AIM OF THE TASK = When you transcribe the listing, keep each line exact and drop the pictures.

THE DATA =
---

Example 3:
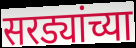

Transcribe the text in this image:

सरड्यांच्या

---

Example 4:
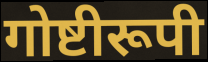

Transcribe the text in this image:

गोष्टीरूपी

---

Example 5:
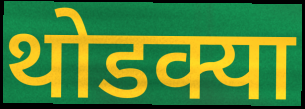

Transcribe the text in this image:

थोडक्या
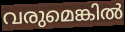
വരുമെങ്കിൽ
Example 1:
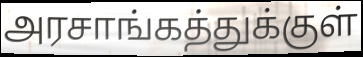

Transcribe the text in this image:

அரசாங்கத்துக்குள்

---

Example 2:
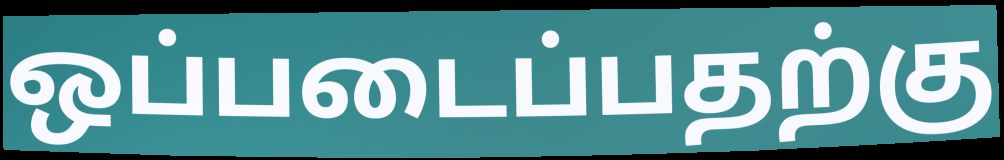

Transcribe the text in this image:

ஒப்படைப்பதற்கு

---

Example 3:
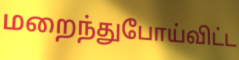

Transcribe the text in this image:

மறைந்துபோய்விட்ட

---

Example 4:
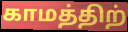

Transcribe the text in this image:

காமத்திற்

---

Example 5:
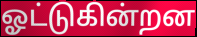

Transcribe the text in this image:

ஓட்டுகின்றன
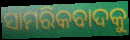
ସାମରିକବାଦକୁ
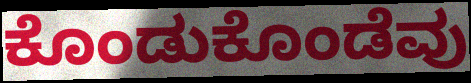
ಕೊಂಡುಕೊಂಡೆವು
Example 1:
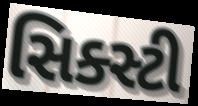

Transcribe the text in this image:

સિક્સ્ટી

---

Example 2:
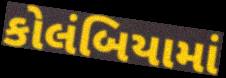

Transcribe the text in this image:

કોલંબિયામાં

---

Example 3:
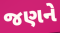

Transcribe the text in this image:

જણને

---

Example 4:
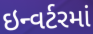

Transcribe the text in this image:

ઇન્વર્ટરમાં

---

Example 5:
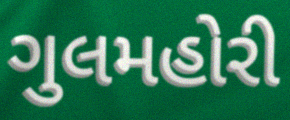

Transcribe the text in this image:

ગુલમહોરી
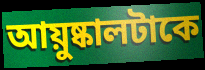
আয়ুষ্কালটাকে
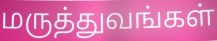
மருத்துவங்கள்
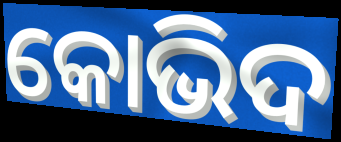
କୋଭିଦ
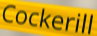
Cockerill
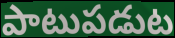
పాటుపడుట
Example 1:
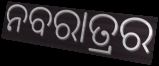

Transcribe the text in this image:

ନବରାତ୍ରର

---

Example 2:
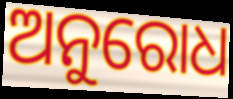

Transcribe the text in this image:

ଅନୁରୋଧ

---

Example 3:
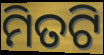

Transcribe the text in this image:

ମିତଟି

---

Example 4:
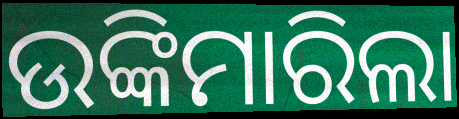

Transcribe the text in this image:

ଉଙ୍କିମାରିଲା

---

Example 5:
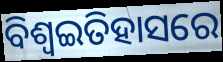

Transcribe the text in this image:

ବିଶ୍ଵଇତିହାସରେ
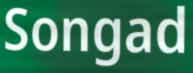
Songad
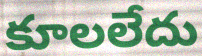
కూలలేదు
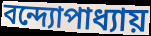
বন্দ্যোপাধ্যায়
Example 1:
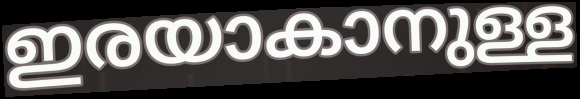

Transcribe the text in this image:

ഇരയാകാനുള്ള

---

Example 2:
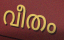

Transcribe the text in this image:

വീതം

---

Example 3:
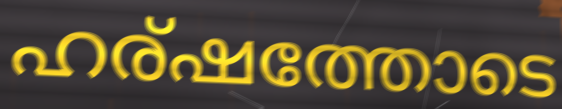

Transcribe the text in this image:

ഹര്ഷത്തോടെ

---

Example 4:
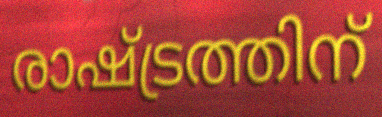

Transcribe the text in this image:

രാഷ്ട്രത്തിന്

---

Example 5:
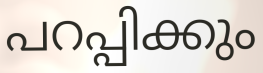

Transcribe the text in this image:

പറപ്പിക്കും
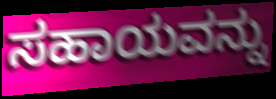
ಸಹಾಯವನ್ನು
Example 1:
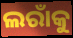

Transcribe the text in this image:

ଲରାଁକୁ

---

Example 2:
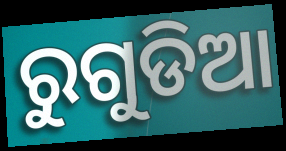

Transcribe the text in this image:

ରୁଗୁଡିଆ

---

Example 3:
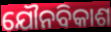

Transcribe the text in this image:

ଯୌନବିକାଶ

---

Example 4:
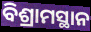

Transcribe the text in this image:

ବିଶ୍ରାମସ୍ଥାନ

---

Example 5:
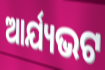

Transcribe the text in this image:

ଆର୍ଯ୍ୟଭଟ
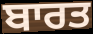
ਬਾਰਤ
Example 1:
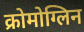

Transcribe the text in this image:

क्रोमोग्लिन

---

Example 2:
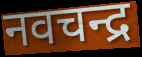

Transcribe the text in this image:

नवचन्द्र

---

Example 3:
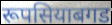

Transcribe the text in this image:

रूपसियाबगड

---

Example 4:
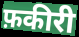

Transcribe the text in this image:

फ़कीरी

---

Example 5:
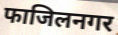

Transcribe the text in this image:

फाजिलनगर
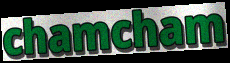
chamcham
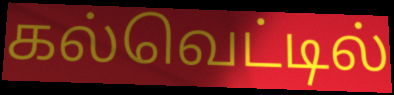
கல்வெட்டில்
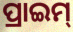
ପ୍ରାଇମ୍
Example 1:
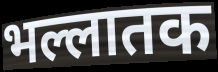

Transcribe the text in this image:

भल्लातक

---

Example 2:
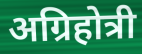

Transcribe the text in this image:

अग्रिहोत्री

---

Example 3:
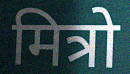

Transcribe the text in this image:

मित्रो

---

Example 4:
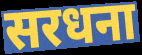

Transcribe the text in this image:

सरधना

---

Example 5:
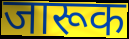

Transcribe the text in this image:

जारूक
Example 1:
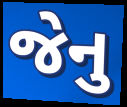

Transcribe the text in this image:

TASK OUTPUT =
---

Example 3:

Transcribe the text in this image:

सरड्यांच्या

---

Example 4:

Transcribe the text in this image:

गोष्टीरूपी

---

Example 5:

Transcribe the text in this image:

थोडक्या
വരുമെങ്കിൽ
Example 1:

Transcribe the text in this image:

அரசாங்கத்துக்குள்

---

Example 2:

Transcribe the text in this image:

ஒப்படைப்பதற்கு

---

Example 3:

Transcribe the text in this image:

மறைந்துபோய்விட்ட

---

Example 4:

Transcribe the text in this image:

காமத்திற்

---

Example 5:

Transcribe the text in this image:

ஓட்டுகின்றன
ସାମରିକବାଦକୁ
ಕೊಂಡುಕೊಂಡೆವು
Example 1:

Transcribe the text in this image:

સિક્સ્ટી

---

Example 2:

Transcribe the text in this image:

કોલંબિયામાં

---

Example 3:

Transcribe the text in this image:

જણને

---

Example 4:

Transcribe the text in this image:

ઇન્વર્ટરમાં

---

Example 5:

Transcribe the text in this image:

ગુલમહોરી
আয়ুষ্কালটাকে
மருத்துவங்கள்
କୋଭିଦ
Cockerill
పాటుపడుట
Example 1:

Transcribe the text in this image:

ନବରାତ୍ରର

---

Example 2:

Transcribe the text in this image:

ଅନୁରୋଧ

---

Example 3:

Transcribe the text in this image:

ମିତଟି

---

Example 4:

Transcribe the text in this image:

ଉଙ୍କିମାରିଲା

---

Example 5:

Transcribe the text in this image:

ବିଶ୍ଵଇତିହାସରେ
Songad
కూలలేదు
বন্দ্যোপাধ্যায়
Example 1:

Transcribe the text in this image:

ഇരയാകാനുള്ള

---

Example 2:

Transcribe the text in this image:

വീതം

---

Example 3:

Transcribe the text in this image:

ഹര്ഷത്തോടെ

---

Example 4:

Transcribe the text in this image:

രാഷ്ട്രത്തിന്

---

Example 5:

Transcribe the text in this image:

പറപ്പിക്കും
ಸಹಾಯವನ್ನು
Example 1:

Transcribe the text in this image:

ଲରାଁକୁ

---

Example 2:

Transcribe the text in this image:

ରୁଗୁଡିଆ

---

Example 3:

Transcribe the text in this image:

ଯୌନବିକାଶ

---

Example 4:

Transcribe the text in this image:

ବିଶ୍ରାମସ୍ଥାନ

---

Example 5:

Transcribe the text in this image:

ଆର୍ଯ୍ୟଭଟ
ਬਾਰਤ
Example 1:

Transcribe the text in this image:

क्रोमोग्लिन

---

Example 2:

Transcribe the text in this image:

नवचन्द्र

---

Example 3:

Transcribe the text in this image:

रूपसियाबगड

---

Example 4:

Transcribe the text in this image:

फ़कीरी

---

Example 5:

Transcribe the text in this image:

फाजिलनगर
chamcham
கல்வெட்டில்
ପ୍ରାଇମ୍
Example 1:

Transcribe the text in this image:

भल्लातक

---

Example 2:

Transcribe the text in this image:

अग्रिहोत्री

---

Example 3:

Transcribe the text in this image:

मित्रो

---

Example 4:

Transcribe the text in this image:

सरधना

---

Example 5:

Transcribe the text in this image:

जारूक
Example 1:

Transcribe the text in this image:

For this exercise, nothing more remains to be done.